What does it mean if your triglycerides are high? As you may already know, LDL (the “bad” cholesterol) causes atherosclerosis (a dangerous narrowing of the arteries) by sticking to and accumulating in the inner walls of blood vessels. But that’s not what triglycerides do. Their role in cardiovascular health is a bit more subtle. When triglyceride lipoproteins are broken down by the body, they’re metabolically “messy,” leaving behind what are called “remnant particles” including bits of cholesterol and other fatty acids. These particles can’t be used by the body, so it views them as foreign, stimulating an inflammatory response. And inflammation brings about physical changes to the arterial walls that invite cholesterol to stick and form plaques.

Triglycerides circulating in the bloodstream are closely associated with increased risk of cardiovascular disease (CVD). And in fact, when a person’s HDL levels fall and their triglyceride levels rise, their CVD risk doubles. Unfortunately, even if you get on medication to lower your LDL cholesterol, studies show that your risk of experiencing a major cardiovascular event remains high as long as your triglycerides are still elevated.

There appears to be a metabolic connection between triglycerides and HDL, with the two substances in an inverse relationship…as HDL goes up, triglycerides go down, and vice versa. Since high triglycerides alone are a risk factor for cardiovascular disease, their effect on HDL (the “good” cholesterol that helps rid the body of “bad” LDL cholesterol) packs a double wallop. And in fact, even if LDL levels look normal, someone whose HDL has fallen while their triglycerides have climbed is at increased risk.

Triglycerides are so closely tied to health that they’re one of the components of metabolic syndrome, a cluster of conditions which, taken together, dramatically increase risk of heart attack, stroke, and death. The other components are large waist circumference, low HDL, high blood pressure, and high blood sugar.

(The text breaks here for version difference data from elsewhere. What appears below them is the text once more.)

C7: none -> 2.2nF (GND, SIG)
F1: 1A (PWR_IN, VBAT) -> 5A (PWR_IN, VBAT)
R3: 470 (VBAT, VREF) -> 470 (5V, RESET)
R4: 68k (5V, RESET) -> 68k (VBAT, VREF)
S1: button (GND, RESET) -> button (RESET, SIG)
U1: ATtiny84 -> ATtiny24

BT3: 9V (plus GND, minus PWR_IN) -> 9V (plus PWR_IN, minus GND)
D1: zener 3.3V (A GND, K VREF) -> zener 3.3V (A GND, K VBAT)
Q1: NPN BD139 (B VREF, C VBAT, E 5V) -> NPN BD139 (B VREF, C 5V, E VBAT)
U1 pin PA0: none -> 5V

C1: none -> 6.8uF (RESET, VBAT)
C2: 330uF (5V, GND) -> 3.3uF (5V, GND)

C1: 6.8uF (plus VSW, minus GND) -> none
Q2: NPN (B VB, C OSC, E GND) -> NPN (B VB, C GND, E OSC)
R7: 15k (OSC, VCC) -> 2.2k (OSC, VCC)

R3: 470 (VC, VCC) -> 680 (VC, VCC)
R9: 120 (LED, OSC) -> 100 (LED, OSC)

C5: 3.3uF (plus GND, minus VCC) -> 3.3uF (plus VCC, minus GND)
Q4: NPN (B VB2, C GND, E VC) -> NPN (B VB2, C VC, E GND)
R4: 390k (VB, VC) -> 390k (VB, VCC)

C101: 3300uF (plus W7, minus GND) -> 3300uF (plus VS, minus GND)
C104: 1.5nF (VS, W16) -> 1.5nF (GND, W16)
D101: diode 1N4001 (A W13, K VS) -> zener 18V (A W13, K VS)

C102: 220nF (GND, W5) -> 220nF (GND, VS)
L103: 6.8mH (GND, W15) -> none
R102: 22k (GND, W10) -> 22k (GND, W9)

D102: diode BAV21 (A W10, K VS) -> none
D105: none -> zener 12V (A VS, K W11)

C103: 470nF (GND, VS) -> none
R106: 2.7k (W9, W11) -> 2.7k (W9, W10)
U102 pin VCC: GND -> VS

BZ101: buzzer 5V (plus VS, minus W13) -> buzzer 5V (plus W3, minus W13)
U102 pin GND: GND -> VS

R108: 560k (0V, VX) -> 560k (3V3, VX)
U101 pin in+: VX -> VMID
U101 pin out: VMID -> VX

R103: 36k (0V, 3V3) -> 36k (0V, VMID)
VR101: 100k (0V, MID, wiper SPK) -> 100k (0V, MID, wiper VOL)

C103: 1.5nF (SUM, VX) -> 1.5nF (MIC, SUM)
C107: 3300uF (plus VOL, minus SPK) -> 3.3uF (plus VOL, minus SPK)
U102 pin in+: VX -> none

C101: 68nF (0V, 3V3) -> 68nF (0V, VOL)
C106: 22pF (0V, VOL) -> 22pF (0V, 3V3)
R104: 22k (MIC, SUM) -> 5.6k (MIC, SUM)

What causes high triglycerides?

Th most common reason for someone to have excessive triglycerides is that they regularly take in more calories than their body needs. Unsurprisingly, it often occurs alongside high blood pressure, insulin resistance, and abdominal obesity.

Other possible causes include:

  • Heavy drinking
  • Chronic kidney disease
  • Menopause
  • Hypothyroidism
  • Liver disease
  • Medications including corticosteroids, diuretics, and certain beta blockers
  • Pregnancy
  • Sleep disorders
  • Certain infections

How to lower triglycerides

The things you must do to lower your triglycerides are not especially different from what you must do to lower your cholesterol or to stay healthy overall. Don’t smoke, address any sleep issues, and drink moderately if at all. Every week, you should get 2.5 to five hours of moderate-intensity physical activity, with a particular focus on aerobic exercises (commonly called “cardio”). And eat a plant-based diet low in animal fats, such as the Mediterranean diet. The exception to animal fats is fish oil, which appears to lower triglycerides. Eat a couple of servings of oily fish such as salmon each week, or take a daily over-the-counter fish oil supplement.

If your triglycerides are dangerously high or don’t respond to these lifestyle changes, your doctor will likely put you on a cholesterol-lowering statin, and possibly on a prescription dose of a fish oil supplement specifically to target your triglycerides.